Depuis un peu plus d'une semaine, la commission d'enquête parlementaire de l'Assemblée nationale sur le Covid a commencé ses auditions, faisant défiler devant elle un parterre de personnalités publiques ayant un lien plus ou moins direct avec la crise. Manquent les victimes de cette tragédie, dont l’auteur de ces lignes a demandé la convocation, sous peine de voir dessaisie la commission en raison de l’ouverture d’une information judiciaire par la constitution de partie civile des premiers plaignants devant le parquet de Paris.

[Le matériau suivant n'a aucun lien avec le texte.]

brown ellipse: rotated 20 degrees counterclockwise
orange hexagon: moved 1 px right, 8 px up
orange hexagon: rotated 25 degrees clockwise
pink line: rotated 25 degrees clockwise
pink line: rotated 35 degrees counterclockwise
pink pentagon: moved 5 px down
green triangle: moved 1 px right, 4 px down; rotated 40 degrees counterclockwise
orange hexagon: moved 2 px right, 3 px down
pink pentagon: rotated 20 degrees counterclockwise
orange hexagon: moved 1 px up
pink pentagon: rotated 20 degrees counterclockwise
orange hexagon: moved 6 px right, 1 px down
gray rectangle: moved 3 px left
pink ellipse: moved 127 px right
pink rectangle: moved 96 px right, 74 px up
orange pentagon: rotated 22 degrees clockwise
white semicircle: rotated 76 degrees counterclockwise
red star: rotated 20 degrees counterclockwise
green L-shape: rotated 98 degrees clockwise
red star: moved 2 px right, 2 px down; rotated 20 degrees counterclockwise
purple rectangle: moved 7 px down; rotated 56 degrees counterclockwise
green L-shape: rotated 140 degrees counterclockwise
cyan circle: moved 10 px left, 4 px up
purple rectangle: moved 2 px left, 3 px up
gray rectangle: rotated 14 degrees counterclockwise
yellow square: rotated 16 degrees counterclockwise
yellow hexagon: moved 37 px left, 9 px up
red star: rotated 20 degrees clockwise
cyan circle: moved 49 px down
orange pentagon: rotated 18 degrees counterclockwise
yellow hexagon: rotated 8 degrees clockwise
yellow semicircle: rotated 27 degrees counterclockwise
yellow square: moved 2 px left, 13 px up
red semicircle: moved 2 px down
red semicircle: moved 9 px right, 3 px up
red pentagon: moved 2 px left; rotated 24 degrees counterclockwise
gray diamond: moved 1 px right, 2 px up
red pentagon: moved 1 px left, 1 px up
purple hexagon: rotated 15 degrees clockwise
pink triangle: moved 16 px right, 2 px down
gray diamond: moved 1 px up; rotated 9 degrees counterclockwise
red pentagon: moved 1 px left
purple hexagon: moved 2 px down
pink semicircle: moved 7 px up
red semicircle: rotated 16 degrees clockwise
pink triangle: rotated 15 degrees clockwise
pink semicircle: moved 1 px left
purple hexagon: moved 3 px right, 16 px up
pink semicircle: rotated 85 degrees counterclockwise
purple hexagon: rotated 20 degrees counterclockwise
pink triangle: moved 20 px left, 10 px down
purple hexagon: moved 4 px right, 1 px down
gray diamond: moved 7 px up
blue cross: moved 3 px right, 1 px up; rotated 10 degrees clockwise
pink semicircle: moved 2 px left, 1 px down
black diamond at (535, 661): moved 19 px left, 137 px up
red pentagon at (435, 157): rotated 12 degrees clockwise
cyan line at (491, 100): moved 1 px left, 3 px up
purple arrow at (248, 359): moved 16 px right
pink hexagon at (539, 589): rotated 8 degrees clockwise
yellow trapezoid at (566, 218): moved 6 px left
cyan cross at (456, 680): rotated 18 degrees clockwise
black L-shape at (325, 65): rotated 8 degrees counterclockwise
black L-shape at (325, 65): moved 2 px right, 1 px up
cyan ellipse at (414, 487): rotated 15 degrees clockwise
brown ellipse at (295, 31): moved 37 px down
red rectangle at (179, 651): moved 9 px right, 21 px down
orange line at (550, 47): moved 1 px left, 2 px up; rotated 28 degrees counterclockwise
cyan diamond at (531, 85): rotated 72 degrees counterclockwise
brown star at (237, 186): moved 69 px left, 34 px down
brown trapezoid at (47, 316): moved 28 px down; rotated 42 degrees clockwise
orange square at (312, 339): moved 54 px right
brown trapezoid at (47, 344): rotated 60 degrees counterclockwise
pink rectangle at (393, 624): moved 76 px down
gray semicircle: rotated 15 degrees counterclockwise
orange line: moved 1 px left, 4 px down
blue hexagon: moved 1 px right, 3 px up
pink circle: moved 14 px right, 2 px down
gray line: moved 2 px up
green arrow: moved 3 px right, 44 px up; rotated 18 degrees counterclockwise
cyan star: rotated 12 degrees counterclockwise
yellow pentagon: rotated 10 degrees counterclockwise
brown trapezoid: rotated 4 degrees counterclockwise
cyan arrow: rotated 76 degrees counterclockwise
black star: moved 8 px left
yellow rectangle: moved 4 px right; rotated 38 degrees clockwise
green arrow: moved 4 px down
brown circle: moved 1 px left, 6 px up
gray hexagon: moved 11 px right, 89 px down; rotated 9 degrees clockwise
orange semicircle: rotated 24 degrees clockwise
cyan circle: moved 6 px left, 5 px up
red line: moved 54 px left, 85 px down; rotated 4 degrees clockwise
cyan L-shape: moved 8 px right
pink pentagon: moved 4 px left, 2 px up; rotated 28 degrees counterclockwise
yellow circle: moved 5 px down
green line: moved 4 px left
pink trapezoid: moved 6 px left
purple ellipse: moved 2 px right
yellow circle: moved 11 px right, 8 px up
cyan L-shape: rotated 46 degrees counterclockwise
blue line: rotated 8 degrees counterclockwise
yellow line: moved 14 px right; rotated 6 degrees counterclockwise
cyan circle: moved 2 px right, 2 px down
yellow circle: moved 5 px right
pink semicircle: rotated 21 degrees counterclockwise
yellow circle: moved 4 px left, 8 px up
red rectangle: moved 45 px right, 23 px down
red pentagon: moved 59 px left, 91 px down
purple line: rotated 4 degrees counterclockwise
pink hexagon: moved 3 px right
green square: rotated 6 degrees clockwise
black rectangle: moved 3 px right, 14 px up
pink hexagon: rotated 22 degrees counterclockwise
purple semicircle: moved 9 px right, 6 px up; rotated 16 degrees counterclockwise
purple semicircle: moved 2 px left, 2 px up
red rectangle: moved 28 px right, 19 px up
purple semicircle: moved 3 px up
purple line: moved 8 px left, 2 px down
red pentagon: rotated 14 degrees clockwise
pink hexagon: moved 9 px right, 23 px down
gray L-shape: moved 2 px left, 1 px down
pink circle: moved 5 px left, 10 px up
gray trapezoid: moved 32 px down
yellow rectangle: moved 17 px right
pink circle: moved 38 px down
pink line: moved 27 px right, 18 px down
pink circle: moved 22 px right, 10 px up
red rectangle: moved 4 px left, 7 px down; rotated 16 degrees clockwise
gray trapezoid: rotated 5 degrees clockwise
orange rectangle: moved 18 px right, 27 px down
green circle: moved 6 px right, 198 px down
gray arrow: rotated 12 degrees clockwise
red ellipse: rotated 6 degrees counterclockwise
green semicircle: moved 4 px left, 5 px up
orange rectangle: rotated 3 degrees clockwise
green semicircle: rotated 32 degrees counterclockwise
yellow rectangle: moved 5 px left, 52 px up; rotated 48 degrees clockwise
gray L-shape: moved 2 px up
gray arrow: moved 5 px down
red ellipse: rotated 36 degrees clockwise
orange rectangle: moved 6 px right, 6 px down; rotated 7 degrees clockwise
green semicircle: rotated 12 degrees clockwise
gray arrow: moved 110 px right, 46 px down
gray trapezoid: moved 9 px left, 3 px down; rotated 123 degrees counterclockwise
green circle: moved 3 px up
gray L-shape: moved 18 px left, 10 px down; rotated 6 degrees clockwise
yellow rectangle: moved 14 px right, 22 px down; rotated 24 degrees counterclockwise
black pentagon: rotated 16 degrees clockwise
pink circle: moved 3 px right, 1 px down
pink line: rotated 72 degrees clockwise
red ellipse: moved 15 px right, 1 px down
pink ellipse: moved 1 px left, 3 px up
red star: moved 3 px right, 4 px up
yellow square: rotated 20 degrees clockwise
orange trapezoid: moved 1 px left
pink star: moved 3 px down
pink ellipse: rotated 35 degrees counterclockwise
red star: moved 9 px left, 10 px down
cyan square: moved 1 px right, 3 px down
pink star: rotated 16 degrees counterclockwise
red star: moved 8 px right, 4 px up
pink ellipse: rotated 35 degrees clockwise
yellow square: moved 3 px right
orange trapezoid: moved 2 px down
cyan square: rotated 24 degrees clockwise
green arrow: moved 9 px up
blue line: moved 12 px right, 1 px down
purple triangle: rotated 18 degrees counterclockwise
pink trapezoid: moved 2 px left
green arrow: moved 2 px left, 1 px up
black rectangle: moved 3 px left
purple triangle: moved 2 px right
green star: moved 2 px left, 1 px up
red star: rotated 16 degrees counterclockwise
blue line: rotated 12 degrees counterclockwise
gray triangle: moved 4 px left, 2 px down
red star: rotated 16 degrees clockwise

L'objectif, selon le mot d'ordre de la présidente de cette commission, n'est pas de chercher des responsables, mais de comprendre les dysfonctionnements ayant présidé à la situation chaotique que tout le monde connaît. Cette remarque est tout à fait intéressante en ce que l'auteur de ces lignes a été le premier à déposer une plainte pénale devant la Cour de justice de la République contre les acteurs de cette crise sanitaire sans précédent, privilégiant une responsabilité pénale éventuelle.

Des voix universitaires ou politiques se sont élevées pour critiquer ce choix, en ce que la seule responsabilité envisageable était une responsabilité politique. Les propos de l'éminent professeur Agrégé des facultés de droit, Olivier Beaud, publiés dans une tribune du journal Le Monde, raisonnent encore.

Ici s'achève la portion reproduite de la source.